| Problem description |
Your response should be every line from the entries that includes the string "Signature".

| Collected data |
==========

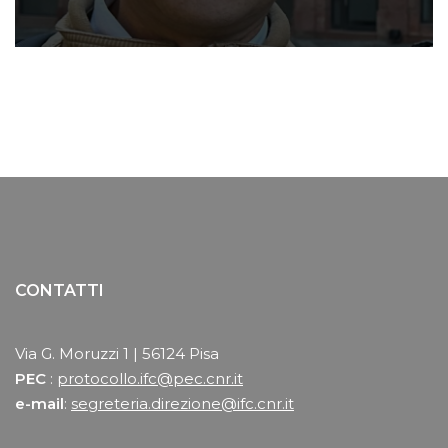
CONTATTI
Via G. Moruzzi 1 | 56124 Pisa
PEC
:
protocollo.ifc@pec.cnr.it
e-mail
:
segreteria.direzione@ifc.cnr.it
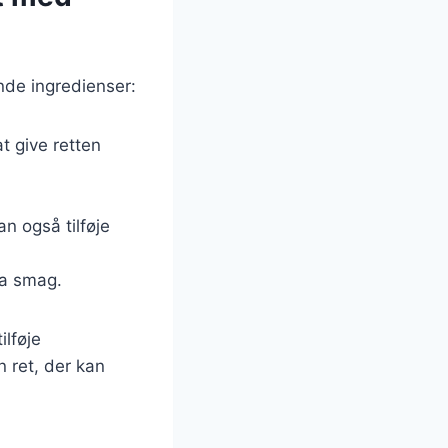
nde ingredienser:
t give retten
n også tilføje
ra smag.
ilføje
en ret, der kan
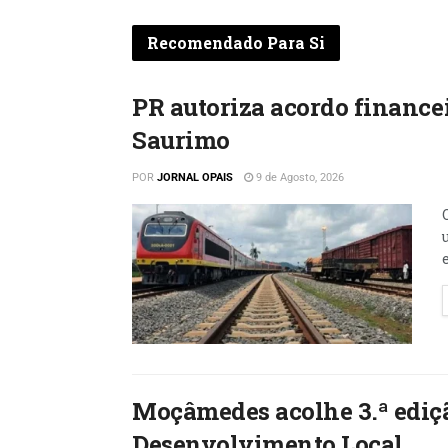
Recomendado Para Si
PR autoriza acordo financei
Saurimo
POR
JORNAL OPAIS
9 de Agosto, 2026
Moçâmedes acolhe 3.ª ediç
Desenvolvimento Local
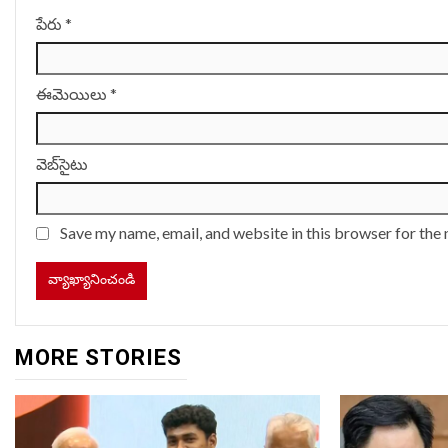
పేరు
*
ఈమెయిలు
*
వెబ్‌సైటు
Save my name, email, and website in this browser for the
MORE STORIES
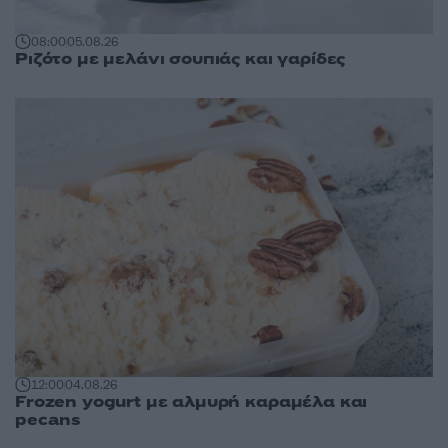
08:00
05.08.26
Ριζότο με μελάνι σουπιάς και γαρίδες
12:00
04.08.26
Frozen yogurt με αλμυρή καραμέλα και
pecans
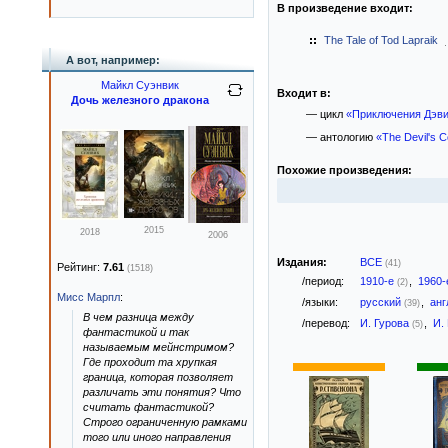
В произведение входит:
The Tale of Tod Lapraik
А вот, например:
Майкл Суэнвик
Входит в:
Дочь железного дракона
— цикл
«Приключения Дэв
— антологию
«The Devil's C
Похожие произведения:
2015
2018
2006
Издания:
ВСЕ
(41)
Рейтинг:
7.61
(1518)
/период:
1910-е
,
1960
(2)
Мисс Марпл
:
/языки:
русский
,
анг
(39)
В чем разница между
/перевод:
И. Гурова
,
И.
(5)
фантастикой и так
называемым мейнстримом?
Где проходит та хрупкая
граница, которая позволяет
различать эти понятия? Что
считать фантастикой?
Строго ограниченную рамками
того или иного направления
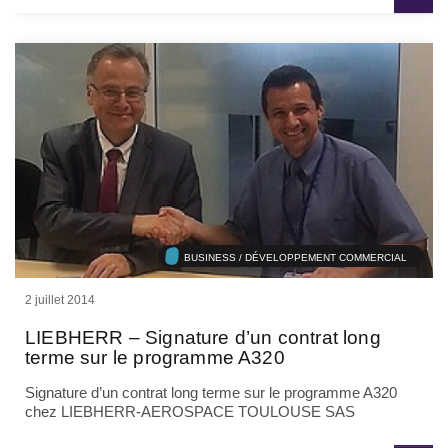
BUSINESS / DÉVELOPPEMENT COMMERCIAL
2 juillet 2014
LIEBHERR – Signature d’un contrat long
terme sur le programme A320
Signature d’un contrat long terme sur le programme A320
chez LIEBHERR-AEROSPACE TOULOUSE SAS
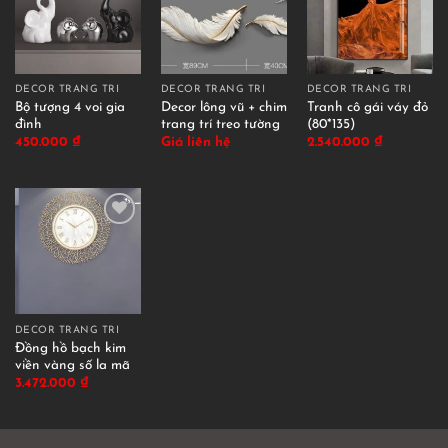
DECOR TRANG TRÍ
DECOR TRANG TRÍ
DECOR TRANG TRÍ
Bộ tượng 4 voi gia
Decor lông vũ + chim
Tranh cô gái váy đỏ
đình
trang trí treo tường
(80*135)
450.000
₫
Giá liên hệ
2.540.000
₫
DECOR TRANG TRÍ
Đồng hồ bạch kim
viền vàng số la mã
3.472.000
₫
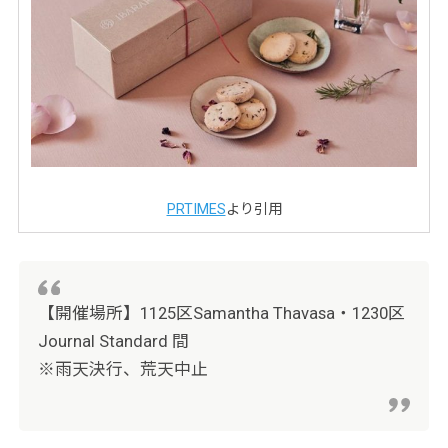
PRTIMES
より引用
【開催場所】1125区Samantha Thavasa・1230区
Journal Standard 間
※雨天決行、荒天中止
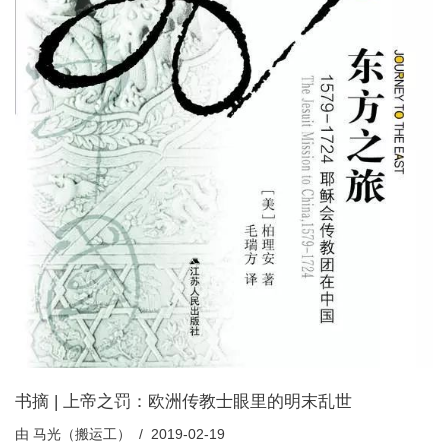
书摘 | 上帝之罚：欧洲传教士眼里的明末乱世
由
马光（搬运工）
2019-02-19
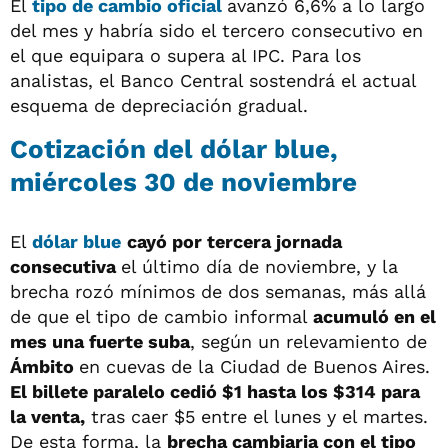
El
tipo de cambio oficial
avanzó 6,6% a lo largo
del mes y habría sido el tercero consecutivo en
el que equipara o supera al IPC. Para los
analistas, el Banco Central sostendrá el actual
esquema de depreciación gradual.
Cotización del dólar blue,
miércoles 30 de noviembre
El
dólar blue
cayó por tercera jornada
consecutiva
el último día de noviembre, y la
brecha rozó mínimos de dos semanas, más allá
de que el tipo de cambio informal
acumuló en el
mes una fuerte suba
, según un relevamiento de
Ámbito
en cuevas de la Ciudad de Buenos Aires.
El billete paralelo cedió $1 hasta los $314 para
la venta,
tras caer $5 entre el lunes y el martes.
De esta forma, la
brecha cambiaria con el tipo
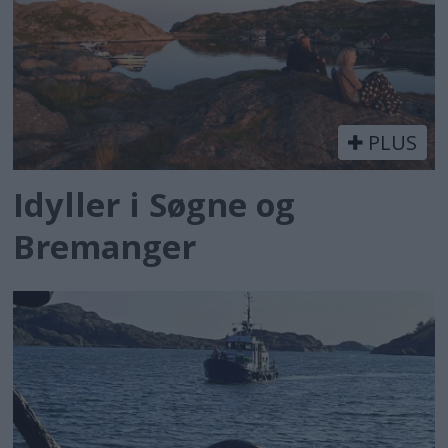
PLUS
Idyller i Søgne og
Bremanger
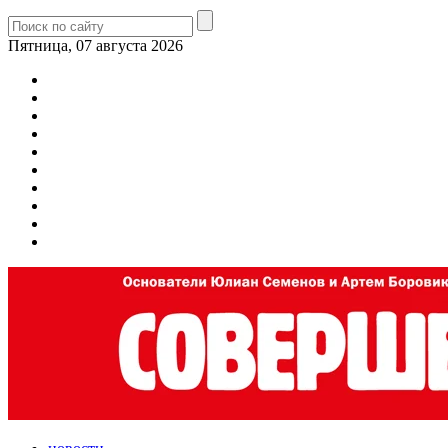
Пятница, 07 августа 2026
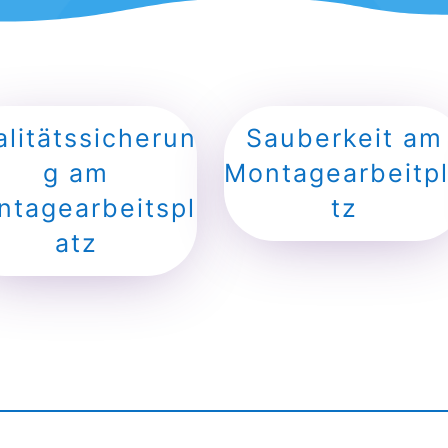
litätssicherun
Sauberkeit am
g am
Montagearbeitp
ntagearbeitspl
tz
atz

==========

| Solution to this task |
LIEBHERR – Signature d’un contrat long
Signature d’un contrat long terme sur le programme A320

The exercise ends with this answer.